There was one in the kindergarten classroom, one at the library, and one at the pool. If you couldn’t find your goggles, you went to see the ladies who sat in the shade by the snack bar. They would let you root through the lost-and-found box. You might see a stray flipper, a set of keys, some lip balm, cheap sunglasses. You might find your goggles. Then again, maybe they were meant to be lost. So many things seem to be.
Taking inventory
Turns out values are relative. But thinking about the stuff that matters to us the most, what we’ve lost or found, what we hope we don’t lose and feel lucky we find, can become an exercise in understanding those values. We all have different ideas about what we consider trash and treasure.

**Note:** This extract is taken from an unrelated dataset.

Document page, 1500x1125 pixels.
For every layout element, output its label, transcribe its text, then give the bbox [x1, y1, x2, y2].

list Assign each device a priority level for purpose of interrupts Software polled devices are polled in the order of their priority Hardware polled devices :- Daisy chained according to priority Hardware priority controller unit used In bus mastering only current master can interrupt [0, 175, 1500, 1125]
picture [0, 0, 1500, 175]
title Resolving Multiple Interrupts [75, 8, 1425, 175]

Speaking of treasure, the MacArthur “Genius” award comes with a cash prize of about half a million bucks. In 2003 this prize went to the master of micro-fiction, Lydia Davis, for her ability to create well-wrought little stories like the next one. Sometimes when I find myself going from place to place looking for my wallet or my keys, I think of this story:
“Lost Things” by Lydia Davis
They are lost, but also not lost but somewhere in the world. Most of them are small, though two are larger, one a coat and one a dog. Of the small things, one is a certain ring, one a certain button. They are lost from me and where I am, but they are also not gone. They are somewhere else, and they are there to someone else, it may be. But if not there to someone else, the ring is, still, not lost to itself, but there, only not where I am, and the button, too, there, still, only not where I am.
What makes this prose and not poetry? The essential formal elements we associate with fiction: a sense of character and desire. The dilemma at the heart of it evokes story. The voice could be that of a very obsessed poet or a lawyer who thinks in a circular sort of way, someone who methodically lists details.
List-making is a good brain exercise. It helps you get organized. Make a list of items you need from the store, goals you wish to obtain, pros and cons, verb phrases that might help you build a plan of action—action verbs, phrases pairing up and rubbing against each other, drawing together like magnets, like lines of poetry.
The point is to start writing, and sometimes the easiest way to do that is with a good old-fashioned list. After all, that which we do not have words for is lost. And days without a list seem filled with the potential for disaster. But the art of list-making is not hard to master. Just ask Elizabeth Bishop:
One Art
The art of losing isn’t hard to master; so many things seem filled with the intent to be lost that their loss is no disaster. Lose something every day. Accept the fluster of lost door keys, the hour badly spent. The art of losing isn’t hard to master. Then practice losing farther, losing faster: places, and names, and where it was you meant to travel. None of these will bring disaster. I lost my mother’s watch. And look! my last, or next-to-last, of three loved houses went. The art of losing isn’t hard to master. I lost two cities, lovely ones. And, vaster, some realms I owned, two rivers, a continent. I miss them, but it wasn’t a disaster. Even losing you (the joking voice, a gesture I love) I shan’t have lied. It’s evident the art of losing’s not too hard to master though it may look like (Write it!) like disaster.
From keys to hours to places and names and continents and finally lovers—you—the greatest loss of all. Notice the way these items are ordered from the seemingly trivial to the profound. But isn’t that just like life? Loss accumulates in seriatim—in a series, farther and faster. Of course you may list as many details as you like, but finding meaning in them is something else.
Prompt: List the contents of your car, trunk, closet, junk drawer, etc. and rank them according to value. Now try describing a random trivial thing you own without saying what it is. Is there a story connected to it? Who else might be involved? Where did it come from? Why do you have it? What does it matter?